We’ve already seen vaccine developers speaking directly to the public about their commitment to keep politics away from R&D. Other healthcare outfits are creating clever video and social media content describing how certain medicines work in the human body. This is a departure from the days—not long ago—when this type of information was found only in dense, jargon-laden publications. It turns out that healthcare information, when freed from its historically elitist constraints, can be highly effective.

Overnight, medical information became the equivalent of hand sanitizer and toilet paper: People couldn’t get enough of it.

Articulate experts recently have gained large audiences among the medically curious public.
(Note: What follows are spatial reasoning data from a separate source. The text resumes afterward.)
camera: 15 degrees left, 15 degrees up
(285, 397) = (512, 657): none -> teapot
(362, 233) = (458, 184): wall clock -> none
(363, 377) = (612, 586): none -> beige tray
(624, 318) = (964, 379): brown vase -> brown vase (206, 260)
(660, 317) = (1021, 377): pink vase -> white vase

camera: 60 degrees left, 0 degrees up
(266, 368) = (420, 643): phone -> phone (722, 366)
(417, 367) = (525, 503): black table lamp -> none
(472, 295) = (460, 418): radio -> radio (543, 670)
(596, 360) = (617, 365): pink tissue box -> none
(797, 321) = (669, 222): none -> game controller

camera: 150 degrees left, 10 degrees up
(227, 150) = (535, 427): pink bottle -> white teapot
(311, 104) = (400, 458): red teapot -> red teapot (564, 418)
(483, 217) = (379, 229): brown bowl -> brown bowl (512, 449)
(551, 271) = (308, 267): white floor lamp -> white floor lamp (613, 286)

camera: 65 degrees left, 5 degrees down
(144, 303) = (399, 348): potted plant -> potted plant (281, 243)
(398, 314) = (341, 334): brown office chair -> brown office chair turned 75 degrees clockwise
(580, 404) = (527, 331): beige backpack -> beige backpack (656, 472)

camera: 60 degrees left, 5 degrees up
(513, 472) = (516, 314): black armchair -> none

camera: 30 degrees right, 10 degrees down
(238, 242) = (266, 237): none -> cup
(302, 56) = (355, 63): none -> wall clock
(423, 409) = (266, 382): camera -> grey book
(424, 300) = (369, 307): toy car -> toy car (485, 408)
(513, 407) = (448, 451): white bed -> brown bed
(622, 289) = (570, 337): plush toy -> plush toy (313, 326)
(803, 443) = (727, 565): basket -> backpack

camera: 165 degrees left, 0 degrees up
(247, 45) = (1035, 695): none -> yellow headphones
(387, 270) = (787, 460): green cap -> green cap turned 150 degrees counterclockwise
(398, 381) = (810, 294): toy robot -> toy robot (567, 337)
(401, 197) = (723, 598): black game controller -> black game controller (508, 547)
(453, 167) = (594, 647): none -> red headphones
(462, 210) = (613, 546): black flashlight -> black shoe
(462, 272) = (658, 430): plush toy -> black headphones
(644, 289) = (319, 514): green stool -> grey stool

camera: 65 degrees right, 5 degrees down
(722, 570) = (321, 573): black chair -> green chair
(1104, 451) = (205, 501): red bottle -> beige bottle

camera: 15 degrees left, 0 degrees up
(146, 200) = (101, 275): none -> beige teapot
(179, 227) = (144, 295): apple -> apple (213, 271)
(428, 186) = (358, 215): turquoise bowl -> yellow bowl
Amid the pandemic, Dr. Scott Gottlieb has become more famous commenting on COVID-19 than he was as America’s FDA commissioner. Lloyd Minor, Dean of the Stanford University School of Medicine, has excelled at explaining on television and in print what is known and not known about COVID-19.

The “not known” part is crucial. A serious lesson to emerge from the pandemic is that the public, collectively, is too smart to fool. Early on in the pandemic, US government health officials asked the public not to buy masks, arguing that facial coverings wouldn’t help slow spread of the virus. Their real concern was that the public would purchase and hoard PPE needed by healthcare workers. Had they told the truth from the outset, there might not have ensued so fierce a cultural war over wearing masks (which do offer some protection from COVID-19).

Public health communication requires patience and humility. “We’ll follow the science” seems like an eminently sensible thing to say when seeking to instill confidence in the public. But quickly it becomes clear that science isn’t a destination. It’s a journey, one with many turns, even reversals.

Government officials, when speaking on public health matters, should reassure the public that a science-based approach is being undertaken, but that absolute certainty is not possible. This will be uncomfortable for leaders accustomed to making lofty (and often unverifiable) claims, but it will preserve public trust in health pronouncements. Going forward, skilled communicators in business and government will continue playing a public health role once reserved for scientists and physicians.


Raul Damas is a Partner and leads the US health practice at Brunswick. He previously held senior positions with the George W. Bush White House and Pfizer.